SyncHandler部分代碼位於pkg/kubelet/kubelet.go

3.1. HandlePodAdditions

HandlePodAdditions先根據pod創建時間對pod進行排序,然後遍歷pod列表,來執行pod的相關操作。

// HandlePodAdditions is the callback in SyncHandler for pods being added from
// a config source.
func (kl *Kubelet) HandlePodAdditions(pods []*v1.Pod) {
	start := kl.clock.Now()
	sort.Sort(sliceutils.PodsByCreationTime(pods))
	for _, pod := range pods {
    ...
    }
}    

將pod添加到pod manager中。

for _, pod := range pods {
	// Responsible for checking limits in resolv.conf
	if kl.dnsConfigurer != nil && kl.dnsConfigurer.ResolverConfig != "" {
		kl.dnsConfigurer.CheckLimitsForResolvConf()
	}
	existingPods := kl.podManager.GetPods()
	// Always add the pod to the pod manager. Kubelet relies on the pod
	// manager as the source of truth for the desired state. If a pod does
	// not exist in the pod manager, it means that it has been deleted in
	// the apiserver and no action (other than cleanup) is required.
	kl.podManager.AddPod(pod)
    ...
}    

如果是mirror pod,則對mirror pod進行處理。

if kubepod.IsMirrorPod(pod) {
	kl.handleMirrorPod(pod, start)
	continue
}

如果當前pod的狀態不是Terminated狀態,則判斷是否接受該pod,如果不接受則將pod狀態改爲Failed

if !kl.podIsTerminated(pod) {
	// Only go through the admission process if the pod is not
	// terminated.

	// We failed pods that we rejected, so activePods include all admitted
	// pods that are alive.
	activePods := kl.filterOutTerminatedPods(existingPods)
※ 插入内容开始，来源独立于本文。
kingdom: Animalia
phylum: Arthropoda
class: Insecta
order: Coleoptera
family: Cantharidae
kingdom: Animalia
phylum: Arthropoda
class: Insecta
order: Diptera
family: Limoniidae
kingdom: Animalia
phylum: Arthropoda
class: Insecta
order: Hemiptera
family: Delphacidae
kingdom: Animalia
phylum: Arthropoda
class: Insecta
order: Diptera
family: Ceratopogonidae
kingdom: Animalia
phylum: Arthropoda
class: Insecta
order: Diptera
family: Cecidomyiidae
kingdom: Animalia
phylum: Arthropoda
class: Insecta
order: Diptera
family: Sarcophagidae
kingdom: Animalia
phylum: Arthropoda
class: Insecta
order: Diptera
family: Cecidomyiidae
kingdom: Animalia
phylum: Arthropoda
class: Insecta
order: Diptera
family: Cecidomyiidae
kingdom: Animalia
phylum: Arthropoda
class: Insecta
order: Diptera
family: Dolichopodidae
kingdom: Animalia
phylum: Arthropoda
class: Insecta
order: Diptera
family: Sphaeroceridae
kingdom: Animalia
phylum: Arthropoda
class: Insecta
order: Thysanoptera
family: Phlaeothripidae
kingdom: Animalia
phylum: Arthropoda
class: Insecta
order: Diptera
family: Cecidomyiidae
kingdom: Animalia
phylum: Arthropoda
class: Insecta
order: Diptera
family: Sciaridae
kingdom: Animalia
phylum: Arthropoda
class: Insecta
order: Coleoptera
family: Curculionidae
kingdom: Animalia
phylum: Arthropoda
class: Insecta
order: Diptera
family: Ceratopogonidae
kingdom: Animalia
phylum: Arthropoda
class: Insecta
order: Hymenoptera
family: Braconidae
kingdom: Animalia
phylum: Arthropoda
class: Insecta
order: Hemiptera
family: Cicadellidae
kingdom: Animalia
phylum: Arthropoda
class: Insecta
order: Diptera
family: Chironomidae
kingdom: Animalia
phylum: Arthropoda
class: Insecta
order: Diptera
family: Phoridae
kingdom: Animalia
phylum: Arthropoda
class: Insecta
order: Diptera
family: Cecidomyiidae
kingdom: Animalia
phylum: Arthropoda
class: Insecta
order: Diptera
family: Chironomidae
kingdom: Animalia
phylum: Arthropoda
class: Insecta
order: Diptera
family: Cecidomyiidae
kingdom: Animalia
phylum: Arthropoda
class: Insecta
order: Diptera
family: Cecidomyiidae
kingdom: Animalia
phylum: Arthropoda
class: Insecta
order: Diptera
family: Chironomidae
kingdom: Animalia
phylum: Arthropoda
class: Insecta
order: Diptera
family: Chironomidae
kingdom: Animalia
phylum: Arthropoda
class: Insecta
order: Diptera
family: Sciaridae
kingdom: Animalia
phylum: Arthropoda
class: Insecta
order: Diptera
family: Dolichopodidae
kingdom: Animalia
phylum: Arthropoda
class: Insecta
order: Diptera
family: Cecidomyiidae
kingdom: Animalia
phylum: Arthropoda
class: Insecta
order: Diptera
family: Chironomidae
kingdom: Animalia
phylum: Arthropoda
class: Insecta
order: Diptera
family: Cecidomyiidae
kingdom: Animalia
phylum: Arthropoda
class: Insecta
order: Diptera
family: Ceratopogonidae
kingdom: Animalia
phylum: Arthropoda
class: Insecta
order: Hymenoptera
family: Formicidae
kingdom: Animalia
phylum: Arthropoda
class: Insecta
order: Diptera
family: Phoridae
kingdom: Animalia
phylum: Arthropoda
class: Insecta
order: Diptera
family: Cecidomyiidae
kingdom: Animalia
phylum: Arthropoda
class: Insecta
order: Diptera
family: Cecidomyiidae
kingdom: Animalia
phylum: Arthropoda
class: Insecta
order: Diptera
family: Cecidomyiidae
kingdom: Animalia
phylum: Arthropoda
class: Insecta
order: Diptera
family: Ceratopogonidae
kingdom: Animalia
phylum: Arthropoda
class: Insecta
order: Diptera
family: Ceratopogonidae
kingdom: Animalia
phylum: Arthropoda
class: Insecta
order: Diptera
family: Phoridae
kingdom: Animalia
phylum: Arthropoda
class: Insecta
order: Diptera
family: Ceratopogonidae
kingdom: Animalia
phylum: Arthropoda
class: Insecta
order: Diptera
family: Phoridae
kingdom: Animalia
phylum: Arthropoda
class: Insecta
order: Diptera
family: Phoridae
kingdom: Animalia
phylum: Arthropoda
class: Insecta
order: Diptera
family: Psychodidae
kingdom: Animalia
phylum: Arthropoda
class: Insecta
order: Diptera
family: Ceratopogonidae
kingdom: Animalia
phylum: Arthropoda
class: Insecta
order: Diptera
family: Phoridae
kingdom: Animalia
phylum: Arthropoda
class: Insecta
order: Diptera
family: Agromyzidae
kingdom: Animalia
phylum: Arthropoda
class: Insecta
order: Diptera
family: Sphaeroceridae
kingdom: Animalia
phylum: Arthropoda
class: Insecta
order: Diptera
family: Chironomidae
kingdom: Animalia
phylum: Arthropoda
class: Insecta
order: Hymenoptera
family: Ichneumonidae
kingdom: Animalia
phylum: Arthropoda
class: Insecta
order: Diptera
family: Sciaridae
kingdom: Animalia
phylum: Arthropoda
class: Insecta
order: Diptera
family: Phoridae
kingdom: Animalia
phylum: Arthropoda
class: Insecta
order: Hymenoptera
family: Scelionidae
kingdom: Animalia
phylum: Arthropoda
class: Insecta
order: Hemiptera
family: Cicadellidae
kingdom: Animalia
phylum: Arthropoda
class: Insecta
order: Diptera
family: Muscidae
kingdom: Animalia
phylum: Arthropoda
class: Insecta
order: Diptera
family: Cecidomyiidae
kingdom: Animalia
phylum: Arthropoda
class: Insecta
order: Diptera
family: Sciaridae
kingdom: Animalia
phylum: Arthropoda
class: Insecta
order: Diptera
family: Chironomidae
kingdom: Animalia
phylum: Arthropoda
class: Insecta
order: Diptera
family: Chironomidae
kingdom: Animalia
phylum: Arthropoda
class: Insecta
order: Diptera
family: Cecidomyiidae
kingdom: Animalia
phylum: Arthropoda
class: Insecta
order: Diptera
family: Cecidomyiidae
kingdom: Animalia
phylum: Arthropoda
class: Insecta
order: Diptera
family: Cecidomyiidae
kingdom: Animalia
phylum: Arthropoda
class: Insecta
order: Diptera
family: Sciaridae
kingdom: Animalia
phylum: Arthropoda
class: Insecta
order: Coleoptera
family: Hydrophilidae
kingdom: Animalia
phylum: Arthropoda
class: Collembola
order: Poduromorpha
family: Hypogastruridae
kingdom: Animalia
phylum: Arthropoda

	// Check if we can admit the pod; if not, reject it.
	if ok, reason, message := kl.canAdmitPod(activePods, pod); !ok {
		kl.rejectPod(pod, reason, message)
		continue
	}
}

執行dispatchWork函數,該函數是syncHandler中調用到的核心函數,該函數在pod worker中啓動一個異步循環,來分派pod的相關操作。該函數的具體操作待後續分析。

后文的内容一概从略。